§ Texto de apoio:
....

Notícias Publicado: 29/01/2014 | 09:28

STF: novos convênios da Geap terão de ser licitados

No entendimento do presidente em exercício do Supremo, Ricardo Lewandowski, como a Geap "é pessoa jurídica de direito privado, que não integra a Administração Pública", deve seguir as mesmas normas que as demais empresas privadas, "em especial no tocante à licitação".



Após um pedido de liminar movido da Ordem dos Advogados do Brasil (OAB), o Supremo Tribunal Federal (STF), suspendeu o artigo do decreto presidencial que estabelecia que os órgãos do Executivo poderiam firmar, via Ministério do Planejamento, convênio com a Geap Autogestão em Saúde diretamente, sem licitação. No entanto, os órgãos que já têm acordo com a operadora não serão afetados.
 
No entendimento do presidente em exercício do Supremo, Ricardo Lewandowski, como a Geap "é pessoa jurídica de direito privado, que não integra a Administração Pública", deve seguir as mesmas normas que as demais empresas privadas, "em especial no tocante à licitação".
 
Esta não é a primeira vez que o Supremo se pronuncia sobre o assunto. O Tribunal de Contas da União (TCU), em março do ano passado, havia considerado a relação da Geap com os órgãos ilegal e recomendou que a operadora começasse a realizar licitações. Na ocasião, 18 entidades de classe entraram com nove mandados de segurança pedindo que a relação fosse mantida como estava. As solicitações foram negadas pelo STF.
 
 

SECOM/CSPB com informações do Correio Braziliense.

....

(Dados armazenados)
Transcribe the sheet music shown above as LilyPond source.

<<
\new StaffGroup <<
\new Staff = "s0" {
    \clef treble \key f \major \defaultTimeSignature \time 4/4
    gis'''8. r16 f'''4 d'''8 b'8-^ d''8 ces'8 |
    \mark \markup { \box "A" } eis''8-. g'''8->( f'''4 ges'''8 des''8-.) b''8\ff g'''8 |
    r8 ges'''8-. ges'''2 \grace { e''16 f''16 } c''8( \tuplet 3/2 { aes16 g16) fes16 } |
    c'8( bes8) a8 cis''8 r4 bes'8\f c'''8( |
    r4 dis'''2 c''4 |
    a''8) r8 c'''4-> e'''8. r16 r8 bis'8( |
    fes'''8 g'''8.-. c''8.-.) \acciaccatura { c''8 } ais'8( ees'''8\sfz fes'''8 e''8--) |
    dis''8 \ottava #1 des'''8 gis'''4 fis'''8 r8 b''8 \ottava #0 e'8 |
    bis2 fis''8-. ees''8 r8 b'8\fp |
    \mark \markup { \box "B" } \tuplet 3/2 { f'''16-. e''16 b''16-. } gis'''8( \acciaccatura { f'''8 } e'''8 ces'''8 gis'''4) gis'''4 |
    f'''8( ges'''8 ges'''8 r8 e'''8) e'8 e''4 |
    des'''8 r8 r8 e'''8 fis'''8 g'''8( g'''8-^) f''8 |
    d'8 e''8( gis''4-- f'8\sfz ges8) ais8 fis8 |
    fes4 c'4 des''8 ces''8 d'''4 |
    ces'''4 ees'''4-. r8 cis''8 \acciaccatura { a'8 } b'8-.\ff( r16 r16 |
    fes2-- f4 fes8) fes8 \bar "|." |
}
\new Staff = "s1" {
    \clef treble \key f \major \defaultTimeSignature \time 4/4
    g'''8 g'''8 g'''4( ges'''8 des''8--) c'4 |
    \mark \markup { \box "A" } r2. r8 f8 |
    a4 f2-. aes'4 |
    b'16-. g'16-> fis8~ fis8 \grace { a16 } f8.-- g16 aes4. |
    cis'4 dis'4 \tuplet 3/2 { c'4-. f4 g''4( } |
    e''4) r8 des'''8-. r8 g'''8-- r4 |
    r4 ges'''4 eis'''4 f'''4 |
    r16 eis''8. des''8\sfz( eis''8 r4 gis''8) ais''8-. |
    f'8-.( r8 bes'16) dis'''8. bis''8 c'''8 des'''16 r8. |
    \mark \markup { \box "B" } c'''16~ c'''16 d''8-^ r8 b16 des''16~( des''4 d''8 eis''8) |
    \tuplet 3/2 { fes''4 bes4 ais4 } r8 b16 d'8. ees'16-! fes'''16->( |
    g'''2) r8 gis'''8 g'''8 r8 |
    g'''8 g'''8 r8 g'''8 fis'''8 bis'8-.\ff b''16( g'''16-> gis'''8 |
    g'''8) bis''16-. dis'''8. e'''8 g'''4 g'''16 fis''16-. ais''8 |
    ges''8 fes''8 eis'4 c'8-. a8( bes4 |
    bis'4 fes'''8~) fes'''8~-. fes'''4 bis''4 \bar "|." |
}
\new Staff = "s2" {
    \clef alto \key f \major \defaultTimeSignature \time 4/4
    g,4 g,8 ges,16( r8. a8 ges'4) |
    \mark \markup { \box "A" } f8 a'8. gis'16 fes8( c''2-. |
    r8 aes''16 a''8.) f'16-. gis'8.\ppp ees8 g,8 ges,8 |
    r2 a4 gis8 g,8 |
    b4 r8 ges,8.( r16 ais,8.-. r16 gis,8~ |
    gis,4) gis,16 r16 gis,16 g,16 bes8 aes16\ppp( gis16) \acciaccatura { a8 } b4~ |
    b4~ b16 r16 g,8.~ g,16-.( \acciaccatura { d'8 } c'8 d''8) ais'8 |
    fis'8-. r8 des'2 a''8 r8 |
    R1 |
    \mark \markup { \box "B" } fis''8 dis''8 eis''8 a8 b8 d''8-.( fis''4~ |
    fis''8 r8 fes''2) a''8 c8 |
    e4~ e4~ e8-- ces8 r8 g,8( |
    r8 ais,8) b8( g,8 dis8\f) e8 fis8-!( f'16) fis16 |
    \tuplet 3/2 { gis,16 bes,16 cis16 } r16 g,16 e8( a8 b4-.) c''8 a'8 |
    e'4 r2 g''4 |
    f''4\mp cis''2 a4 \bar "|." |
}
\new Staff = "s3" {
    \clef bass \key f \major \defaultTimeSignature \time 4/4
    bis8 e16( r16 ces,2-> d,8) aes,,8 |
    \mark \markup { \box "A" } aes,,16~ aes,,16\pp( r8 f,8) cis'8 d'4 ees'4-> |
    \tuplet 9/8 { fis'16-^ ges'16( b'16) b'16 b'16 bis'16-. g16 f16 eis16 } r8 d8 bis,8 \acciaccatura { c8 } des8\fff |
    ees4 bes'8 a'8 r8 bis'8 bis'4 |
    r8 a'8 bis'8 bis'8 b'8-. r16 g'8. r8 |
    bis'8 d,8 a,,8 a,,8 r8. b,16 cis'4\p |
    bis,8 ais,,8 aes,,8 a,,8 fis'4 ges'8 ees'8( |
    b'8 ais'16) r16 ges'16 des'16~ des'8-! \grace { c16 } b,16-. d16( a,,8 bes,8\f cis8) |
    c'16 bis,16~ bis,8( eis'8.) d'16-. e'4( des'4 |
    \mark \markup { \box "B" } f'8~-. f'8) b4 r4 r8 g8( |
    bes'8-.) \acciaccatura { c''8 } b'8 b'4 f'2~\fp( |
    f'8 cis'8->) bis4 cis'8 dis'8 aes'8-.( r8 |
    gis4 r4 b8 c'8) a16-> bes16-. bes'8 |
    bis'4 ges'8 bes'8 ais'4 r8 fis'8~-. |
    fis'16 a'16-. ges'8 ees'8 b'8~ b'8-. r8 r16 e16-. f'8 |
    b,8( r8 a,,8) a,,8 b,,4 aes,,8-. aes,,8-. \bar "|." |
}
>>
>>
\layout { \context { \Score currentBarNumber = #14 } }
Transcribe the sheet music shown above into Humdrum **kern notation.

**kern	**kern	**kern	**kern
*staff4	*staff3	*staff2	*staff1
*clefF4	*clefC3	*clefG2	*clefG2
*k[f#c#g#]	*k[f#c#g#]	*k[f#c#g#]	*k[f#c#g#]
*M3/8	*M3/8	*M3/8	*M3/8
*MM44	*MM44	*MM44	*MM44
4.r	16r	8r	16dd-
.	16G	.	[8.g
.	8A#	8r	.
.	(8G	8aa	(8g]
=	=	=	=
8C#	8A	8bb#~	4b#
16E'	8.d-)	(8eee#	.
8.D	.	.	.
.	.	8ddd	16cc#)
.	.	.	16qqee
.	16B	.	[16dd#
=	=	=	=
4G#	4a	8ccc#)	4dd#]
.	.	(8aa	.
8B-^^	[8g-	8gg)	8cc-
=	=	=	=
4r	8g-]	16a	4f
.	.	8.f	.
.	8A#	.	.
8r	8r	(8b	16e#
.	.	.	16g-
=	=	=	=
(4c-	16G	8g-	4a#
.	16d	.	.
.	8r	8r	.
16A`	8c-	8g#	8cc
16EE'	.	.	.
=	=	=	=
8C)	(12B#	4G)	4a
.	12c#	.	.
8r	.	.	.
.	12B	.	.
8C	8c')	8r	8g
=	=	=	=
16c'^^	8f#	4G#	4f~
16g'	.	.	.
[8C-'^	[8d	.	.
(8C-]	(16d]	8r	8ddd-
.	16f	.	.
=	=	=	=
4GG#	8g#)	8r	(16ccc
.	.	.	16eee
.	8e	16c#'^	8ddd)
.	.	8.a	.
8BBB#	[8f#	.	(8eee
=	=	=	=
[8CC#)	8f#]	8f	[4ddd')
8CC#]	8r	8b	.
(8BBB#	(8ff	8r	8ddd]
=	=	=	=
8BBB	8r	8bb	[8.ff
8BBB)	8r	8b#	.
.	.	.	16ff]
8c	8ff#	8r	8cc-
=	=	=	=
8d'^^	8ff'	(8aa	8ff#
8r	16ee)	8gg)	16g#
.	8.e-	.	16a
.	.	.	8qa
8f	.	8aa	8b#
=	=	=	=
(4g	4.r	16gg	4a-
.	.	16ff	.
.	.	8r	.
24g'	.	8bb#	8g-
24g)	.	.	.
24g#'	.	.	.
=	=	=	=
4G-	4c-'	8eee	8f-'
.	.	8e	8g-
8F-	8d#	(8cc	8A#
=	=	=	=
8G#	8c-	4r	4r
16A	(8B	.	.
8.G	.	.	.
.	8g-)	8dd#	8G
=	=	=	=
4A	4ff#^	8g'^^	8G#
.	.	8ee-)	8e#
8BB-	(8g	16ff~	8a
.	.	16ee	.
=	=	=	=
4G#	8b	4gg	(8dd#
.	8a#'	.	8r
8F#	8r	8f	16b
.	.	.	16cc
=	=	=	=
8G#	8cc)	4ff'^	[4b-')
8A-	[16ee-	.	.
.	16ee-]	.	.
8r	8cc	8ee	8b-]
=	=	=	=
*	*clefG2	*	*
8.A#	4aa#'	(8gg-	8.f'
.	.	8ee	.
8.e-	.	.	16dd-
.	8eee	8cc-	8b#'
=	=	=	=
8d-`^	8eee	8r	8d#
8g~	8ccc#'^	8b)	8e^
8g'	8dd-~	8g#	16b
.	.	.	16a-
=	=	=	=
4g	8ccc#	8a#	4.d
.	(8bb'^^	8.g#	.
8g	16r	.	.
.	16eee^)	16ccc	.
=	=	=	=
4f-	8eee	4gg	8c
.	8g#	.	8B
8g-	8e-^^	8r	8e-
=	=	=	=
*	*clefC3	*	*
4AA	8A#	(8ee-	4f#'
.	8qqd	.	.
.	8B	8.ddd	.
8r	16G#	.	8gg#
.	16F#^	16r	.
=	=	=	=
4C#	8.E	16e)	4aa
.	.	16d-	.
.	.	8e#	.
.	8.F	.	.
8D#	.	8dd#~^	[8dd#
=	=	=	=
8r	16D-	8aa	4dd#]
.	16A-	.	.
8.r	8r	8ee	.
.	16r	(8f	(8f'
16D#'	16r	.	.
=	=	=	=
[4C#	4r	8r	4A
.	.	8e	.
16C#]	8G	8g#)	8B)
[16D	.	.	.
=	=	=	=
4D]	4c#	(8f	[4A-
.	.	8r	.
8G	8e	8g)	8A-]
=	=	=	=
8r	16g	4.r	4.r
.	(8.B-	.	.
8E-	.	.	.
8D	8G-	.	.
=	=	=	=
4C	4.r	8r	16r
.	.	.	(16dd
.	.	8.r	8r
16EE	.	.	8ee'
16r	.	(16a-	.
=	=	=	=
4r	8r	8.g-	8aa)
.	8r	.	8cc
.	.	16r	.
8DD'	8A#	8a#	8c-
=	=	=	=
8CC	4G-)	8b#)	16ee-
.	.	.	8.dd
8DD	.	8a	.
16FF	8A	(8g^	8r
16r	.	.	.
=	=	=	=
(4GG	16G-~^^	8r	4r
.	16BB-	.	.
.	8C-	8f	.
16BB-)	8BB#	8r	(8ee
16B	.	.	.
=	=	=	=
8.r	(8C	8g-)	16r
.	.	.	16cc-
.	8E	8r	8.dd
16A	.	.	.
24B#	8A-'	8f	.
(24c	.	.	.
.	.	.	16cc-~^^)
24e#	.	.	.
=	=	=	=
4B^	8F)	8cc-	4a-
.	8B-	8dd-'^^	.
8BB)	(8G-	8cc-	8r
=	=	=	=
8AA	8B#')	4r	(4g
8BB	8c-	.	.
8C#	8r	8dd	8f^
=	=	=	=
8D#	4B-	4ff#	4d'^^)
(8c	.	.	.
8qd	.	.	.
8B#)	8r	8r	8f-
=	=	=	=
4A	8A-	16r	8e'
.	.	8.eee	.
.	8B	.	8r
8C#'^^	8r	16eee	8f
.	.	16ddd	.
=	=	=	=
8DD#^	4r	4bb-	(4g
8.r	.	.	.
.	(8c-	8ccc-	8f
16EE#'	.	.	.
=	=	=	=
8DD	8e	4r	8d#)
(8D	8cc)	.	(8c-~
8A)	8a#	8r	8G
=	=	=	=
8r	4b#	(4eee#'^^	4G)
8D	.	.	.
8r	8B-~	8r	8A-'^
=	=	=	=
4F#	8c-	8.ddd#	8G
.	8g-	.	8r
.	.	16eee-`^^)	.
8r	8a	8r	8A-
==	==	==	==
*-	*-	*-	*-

....

§ Tarefa proposta:
Atualize a notícia sobre a Geap de "STF: novos convênios" a "não serão afetados." e transcreva esse trecho com "liminar" substituído por "medida cautelar".

§ Resposta:
STF: novos convênios da Geap terão de ser licitados

No entendimento do presidente em exercício do Supremo, Ricardo Lewandowski, como a Geap "é pessoa jurídica de direito privado, que não integra a Administração Pública", deve seguir as mesmas normas que as demais empresas privadas, "em especial no tocante à licitação".



Após um pedido de medida cautelar movido da Ordem dos Advogados do Brasil (OAB), o Supremo Tribunal Federal (STF), suspendeu o artigo do decreto presidencial que estabelecia que os órgãos do Executivo poderiam firmar, via Ministério do Planejamento, convênio com a Geap Autogestão em Saúde diretamente, sem licitação. No entanto, os órgãos que já têm acordo com a operadora não serão afetados.